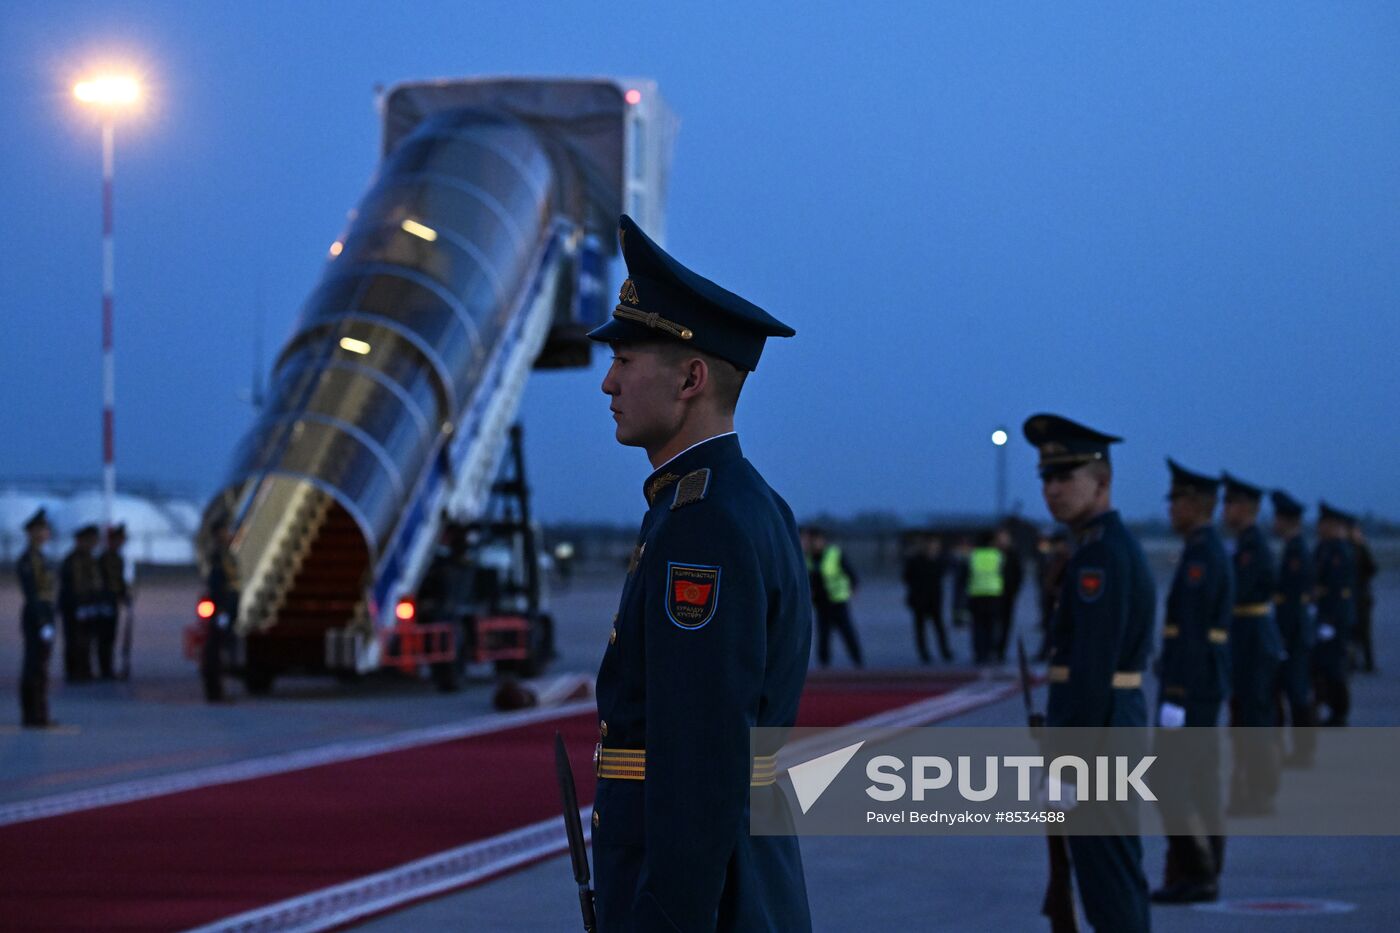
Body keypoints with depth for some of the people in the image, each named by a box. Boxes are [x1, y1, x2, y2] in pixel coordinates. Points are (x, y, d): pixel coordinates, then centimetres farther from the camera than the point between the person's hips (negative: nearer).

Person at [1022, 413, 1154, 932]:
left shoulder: (1100, 557, -17)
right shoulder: (1117, 548, 16)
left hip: (1096, 736, -10)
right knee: (1118, 880, 14)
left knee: (1107, 884, -7)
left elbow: (1092, 671, -22)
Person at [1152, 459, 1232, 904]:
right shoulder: (1212, 551, 16)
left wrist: (1174, 696, -22)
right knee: (1199, 781, 10)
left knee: (1170, 781, -8)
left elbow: (1190, 631, -21)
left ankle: (1192, 872, -6)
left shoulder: (1201, 555, -17)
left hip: (1189, 685, -10)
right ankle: (1203, 873, 12)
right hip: (1205, 685, 10)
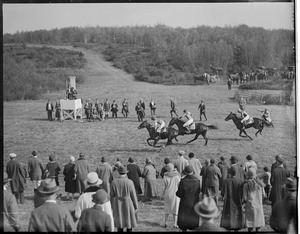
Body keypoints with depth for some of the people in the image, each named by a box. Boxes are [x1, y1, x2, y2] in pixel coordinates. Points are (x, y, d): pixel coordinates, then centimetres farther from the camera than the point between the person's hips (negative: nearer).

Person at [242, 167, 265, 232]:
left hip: (250, 206, -3)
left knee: (250, 224, 3)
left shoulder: (246, 184, -11)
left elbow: (245, 198, -10)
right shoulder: (260, 183, -3)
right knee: (258, 223, 14)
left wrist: (244, 201, 11)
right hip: (259, 206, 3)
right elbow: (263, 195, 5)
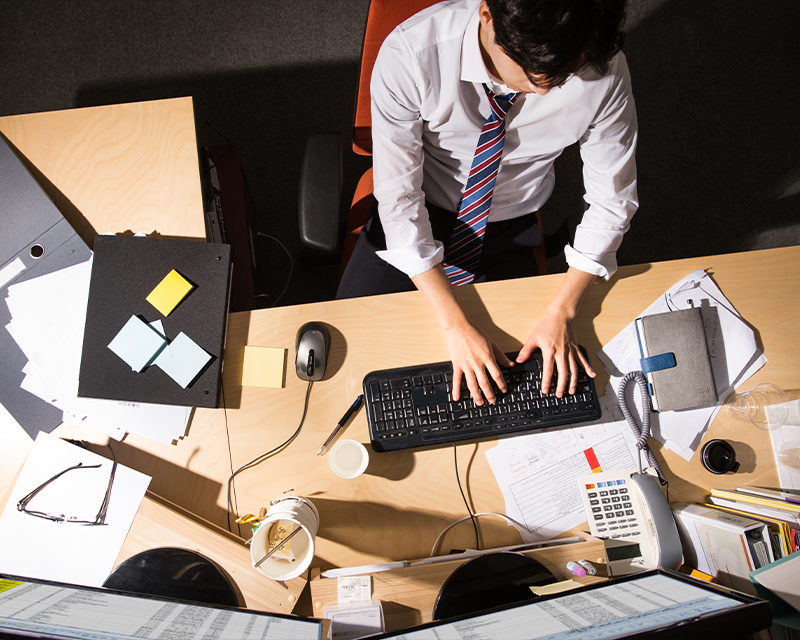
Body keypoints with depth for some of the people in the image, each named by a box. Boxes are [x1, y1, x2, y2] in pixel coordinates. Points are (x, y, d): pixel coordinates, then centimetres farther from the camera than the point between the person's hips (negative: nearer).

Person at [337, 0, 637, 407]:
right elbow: (398, 199, -26)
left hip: (512, 224, 1)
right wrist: (456, 325, -29)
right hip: (421, 209, 0)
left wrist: (561, 313, -22)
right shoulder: (409, 55, -32)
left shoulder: (604, 72, -27)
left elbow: (612, 201, -13)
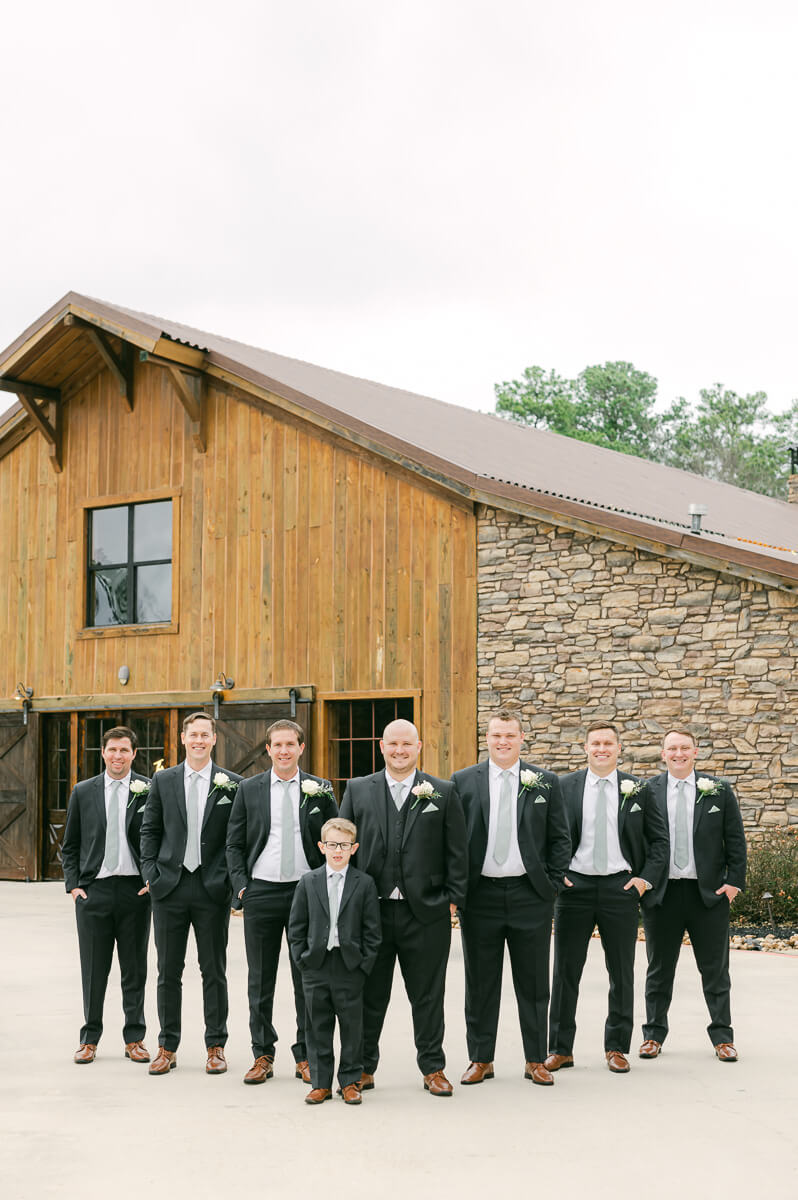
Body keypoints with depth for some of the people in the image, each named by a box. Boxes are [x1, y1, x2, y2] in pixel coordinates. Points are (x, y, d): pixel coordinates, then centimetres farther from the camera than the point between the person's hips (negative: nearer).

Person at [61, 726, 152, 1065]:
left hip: (135, 889, -1)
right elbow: (70, 845, 11)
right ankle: (89, 1038, 20)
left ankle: (134, 1038, 18)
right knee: (93, 970, 7)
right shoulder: (83, 792, 7)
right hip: (93, 890, 1)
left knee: (135, 970, 7)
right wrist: (73, 884, 1)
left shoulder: (149, 790, 1)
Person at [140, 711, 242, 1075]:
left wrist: (232, 880, -6)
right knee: (168, 972, 8)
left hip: (212, 889, -1)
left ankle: (216, 1046, 17)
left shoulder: (231, 784, 1)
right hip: (170, 886, 2)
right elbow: (149, 830, 8)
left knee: (214, 971, 7)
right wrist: (151, 874, -2)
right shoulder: (163, 780, 7)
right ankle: (167, 1048, 18)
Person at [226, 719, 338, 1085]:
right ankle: (262, 1055, 19)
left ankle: (306, 1056, 16)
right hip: (261, 891, 1)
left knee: (307, 979, 5)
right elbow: (234, 844, 7)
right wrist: (241, 886, -3)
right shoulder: (249, 789, 4)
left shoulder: (319, 790, 2)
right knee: (260, 979, 8)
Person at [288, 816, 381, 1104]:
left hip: (350, 967, -1)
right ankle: (320, 1083, 17)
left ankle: (350, 1082, 17)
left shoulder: (365, 883, 1)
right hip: (316, 966, 1)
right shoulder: (308, 882, 4)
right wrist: (302, 959, -1)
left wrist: (365, 963, -5)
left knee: (351, 1026, 5)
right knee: (317, 1027, 7)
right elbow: (296, 926, 6)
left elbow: (371, 929, 1)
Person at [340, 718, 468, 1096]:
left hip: (426, 912, -1)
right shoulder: (358, 790, 6)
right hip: (371, 911, 1)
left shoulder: (443, 792, 4)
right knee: (369, 994, 10)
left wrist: (453, 899, -2)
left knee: (428, 995, 9)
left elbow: (456, 852, 4)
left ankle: (433, 1068, 22)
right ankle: (363, 1067, 22)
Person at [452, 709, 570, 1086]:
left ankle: (536, 1060, 18)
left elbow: (560, 839, 6)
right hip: (480, 895, 0)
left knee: (533, 984, 7)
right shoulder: (463, 781, 3)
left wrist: (552, 884, -1)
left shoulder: (545, 782, 4)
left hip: (530, 895, 0)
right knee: (480, 983, 8)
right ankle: (480, 1059, 19)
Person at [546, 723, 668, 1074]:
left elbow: (659, 839, 7)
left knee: (622, 973, 8)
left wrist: (646, 878, -3)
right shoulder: (563, 787, 2)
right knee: (565, 972, 4)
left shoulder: (637, 790, 3)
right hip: (574, 887, 0)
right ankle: (560, 1049, 14)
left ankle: (617, 1048, 22)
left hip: (621, 888, 1)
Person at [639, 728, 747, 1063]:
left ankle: (722, 1036, 19)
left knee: (715, 970, 8)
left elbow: (735, 840, 4)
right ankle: (654, 1034, 21)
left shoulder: (718, 790, 2)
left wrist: (734, 881, -4)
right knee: (659, 969, 10)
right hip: (661, 893, 0)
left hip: (709, 893, 0)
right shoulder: (647, 791, 1)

==========

The task calls for every record to be transcribed exactly, with no images included.

Body keypoints with depth for some of the people in the image, each named by a box. Boxes are [x1, y1, x2, y2] in pixel coordinates. Points are (x, y, d): pixel coordinates, then centimetres farther from the camera than the point between the person's hips (negative: nearer).

Person at [1022, 413, 1154, 932]:
left shoulder: (1100, 557, -17)
right shoulder: (1117, 548, 16)
left hip: (1096, 736, -10)
right knee: (1118, 880, 14)
left knee: (1107, 884, -7)
left elbow: (1092, 671, -22)
Person at [1152, 459, 1232, 904]:
right shoulder: (1212, 551, 16)
left wrist: (1174, 696, -22)
right knee: (1199, 781, 10)
left knee: (1170, 781, -8)
left elbow: (1190, 631, -21)
left ankle: (1192, 872, -6)
left shoulder: (1201, 555, -17)
left hip: (1189, 685, -10)
right ankle: (1203, 873, 12)
right hip: (1205, 685, 10)
Body keypoints with depth for some of the people in the image, each named by a box. Boxes are [x1, y1, x2, y2] in pixel coordinates. Points are (x, y, d): pixel coordinates, then centimetres farther from the camera than the point between the person's hips (negative: nearer).

Person at [242, 167, 265, 232]:
left hip: (250, 206, -3)
left knee: (250, 224, 3)
left shoulder: (246, 184, -11)
left elbow: (245, 198, -10)
right shoulder: (260, 183, -3)
right knee: (258, 223, 14)
left wrist: (244, 201, 11)
right hip: (259, 206, 3)
right elbow: (263, 195, 5)
Body keypoints with depth for some of the people in the image, each named by a box. Boxes are [x1, y1, x2, y2] in pixel coordinates. Points are (x, y, d): pixel coordinates, then centimetres farther from the camera than the point between the person's hips (negative: nearer).

Person at [337, 0, 637, 407]:
right elbow: (398, 199, -26)
left hip: (512, 224, 1)
right wrist: (456, 325, -29)
right hip: (421, 209, 0)
left wrist: (561, 313, -22)
right shoulder: (409, 55, -32)
left shoulder: (604, 72, -27)
left elbow: (612, 201, -13)
Body keypoints with depth for some of the people in the image, each named by a box. Boxes are [x1, y1, x2, y2] in pixel coordinates. Points are (x, y, d): pixel coordinates, then centimetres farther from the camera than the point between the person's hips (negative: nearer).

Person at [61, 726, 152, 1065]:
left hip: (135, 889, -1)
right elbow: (70, 845, 11)
right ankle: (89, 1038, 20)
left ankle: (134, 1038, 18)
right knee: (93, 970, 7)
right shoulder: (83, 792, 7)
right hip: (93, 890, 1)
left knee: (135, 970, 7)
right wrist: (73, 884, 1)
left shoulder: (149, 790, 1)
Person at [140, 711, 242, 1075]:
left wrist: (232, 880, -6)
right knee: (168, 972, 8)
left hip: (212, 889, -1)
left ankle: (216, 1046, 17)
left shoulder: (231, 784, 1)
right hip: (170, 886, 2)
right elbow: (149, 830, 8)
left knee: (214, 971, 7)
right wrist: (151, 874, -2)
right shoulder: (163, 780, 7)
right ankle: (167, 1048, 18)
Person at [226, 719, 338, 1085]:
right ankle: (262, 1055, 19)
left ankle: (306, 1056, 16)
right hip: (261, 891, 1)
left knee: (307, 979, 5)
right elbow: (234, 844, 7)
right wrist: (241, 886, -3)
right shoulder: (249, 789, 4)
left shoulder: (319, 790, 2)
right knee: (260, 979, 8)
Person at [288, 816, 381, 1104]:
left hip: (350, 967, -1)
right ankle: (320, 1083, 17)
left ankle: (350, 1082, 17)
left shoulder: (365, 883, 1)
right hip: (316, 966, 1)
right shoulder: (308, 882, 4)
right wrist: (302, 959, -1)
left wrist: (365, 963, -5)
left knee: (351, 1026, 5)
right knee: (317, 1027, 7)
right elbow: (296, 926, 6)
left elbow: (371, 929, 1)
Person at [340, 718, 468, 1096]:
left hip: (426, 912, -1)
right shoulder: (358, 790, 6)
right hip: (371, 911, 1)
left shoulder: (443, 792, 4)
right knee: (369, 994, 10)
left wrist: (453, 899, -2)
left knee: (428, 995, 9)
left elbow: (456, 852, 4)
left ankle: (433, 1068, 22)
right ankle: (363, 1067, 22)
Person at [452, 709, 570, 1086]:
left ankle: (536, 1060, 18)
left elbow: (560, 839, 6)
right hip: (480, 895, 0)
left knee: (533, 984, 7)
right shoulder: (463, 781, 3)
left wrist: (552, 884, -1)
left shoulder: (545, 782, 4)
left hip: (530, 895, 0)
right knee: (480, 983, 8)
right ankle: (480, 1059, 19)
Person at [546, 723, 668, 1074]:
left elbow: (659, 839, 7)
left knee: (622, 973, 8)
left wrist: (646, 878, -3)
right shoulder: (563, 787, 2)
right knee: (565, 972, 4)
left shoulder: (637, 790, 3)
right hip: (574, 887, 0)
right ankle: (560, 1049, 14)
left ankle: (617, 1048, 22)
left hip: (621, 888, 1)
Person at [639, 728, 747, 1063]:
left ankle: (722, 1036, 19)
left knee: (715, 970, 8)
left elbow: (735, 840, 4)
right ankle: (654, 1034, 21)
left shoulder: (718, 790, 2)
left wrist: (734, 881, -4)
right knee: (659, 969, 10)
right hip: (661, 893, 0)
left hip: (709, 893, 0)
right shoulder: (647, 791, 1)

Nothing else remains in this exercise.